The phone rang again: Katie Rumbold. Frank wrote on and let it play unanswered through the machine; her voice, loud with triumph, echoed through the house. ‘I knew it, John! I expect you're celebrating. Ring me in the morning . . .'

Together the husband and wife would perform and wait for the home pregnancy test, and later visit Dr Villarossa to put her in charge of antenatal care. They'd hold hands and visit their nursery, fingering the mobile and smoothing the diminutive sheets. There was peace between them, of sorts.
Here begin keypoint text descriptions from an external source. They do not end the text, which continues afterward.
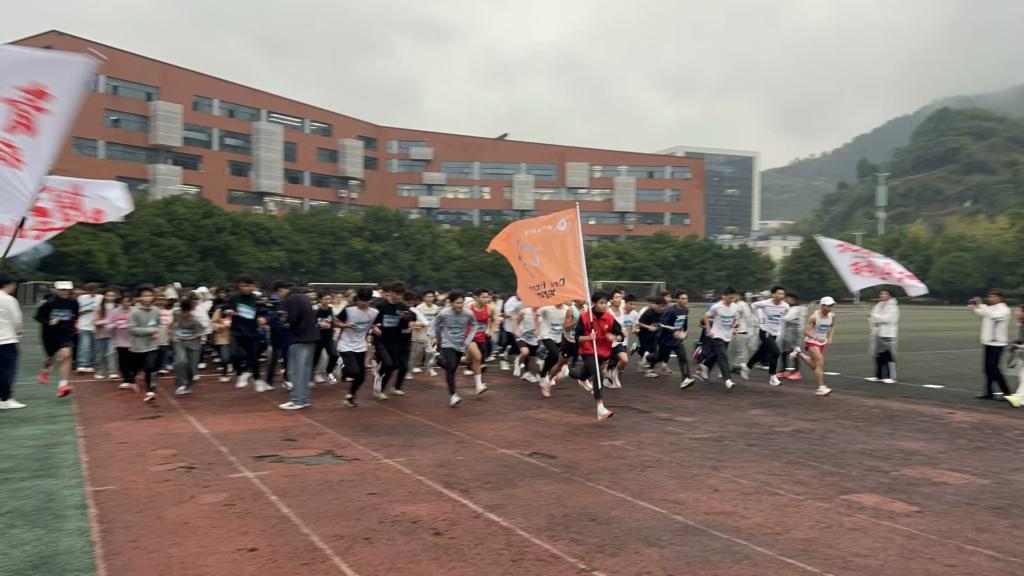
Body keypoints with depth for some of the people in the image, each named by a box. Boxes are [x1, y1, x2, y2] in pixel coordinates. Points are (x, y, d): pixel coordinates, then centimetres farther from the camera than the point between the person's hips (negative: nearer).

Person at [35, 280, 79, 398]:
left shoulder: (73, 302, -5)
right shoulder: (50, 303, -13)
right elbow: (38, 316, -5)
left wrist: (73, 322, 2)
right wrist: (48, 322, -20)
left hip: (66, 334, 0)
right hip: (50, 335, 0)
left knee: (66, 355, -20)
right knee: (51, 358, 17)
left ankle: (62, 385, -19)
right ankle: (45, 371, 55)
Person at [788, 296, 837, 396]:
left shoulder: (832, 315, -5)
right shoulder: (814, 317, -22)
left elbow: (832, 326, 17)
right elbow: (806, 331, -21)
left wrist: (830, 337, 1)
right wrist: (816, 337, -36)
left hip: (822, 342, 7)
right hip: (812, 341, -7)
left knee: (814, 365, 15)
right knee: (820, 363, -18)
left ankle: (799, 353, 38)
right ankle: (821, 388, -16)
Now and then, separately, each would remember the monstrous coupling, and see it as a dream.

The next big scene was the attempted abortion, after which the husband would lock Sandra into one room, doing with her what Pete Magee wanted, until her time came. There were pictures of pregnant women in one of the magazines . . . He leafed through. Many of the images looked physically impossible, for one or both parties. He considered for some time one of a woman crouched, her wrists thrust through her legs and tied to her ankles with washing line, making a banana-like bundle of hands and feet. You can't see her face at all, he thought.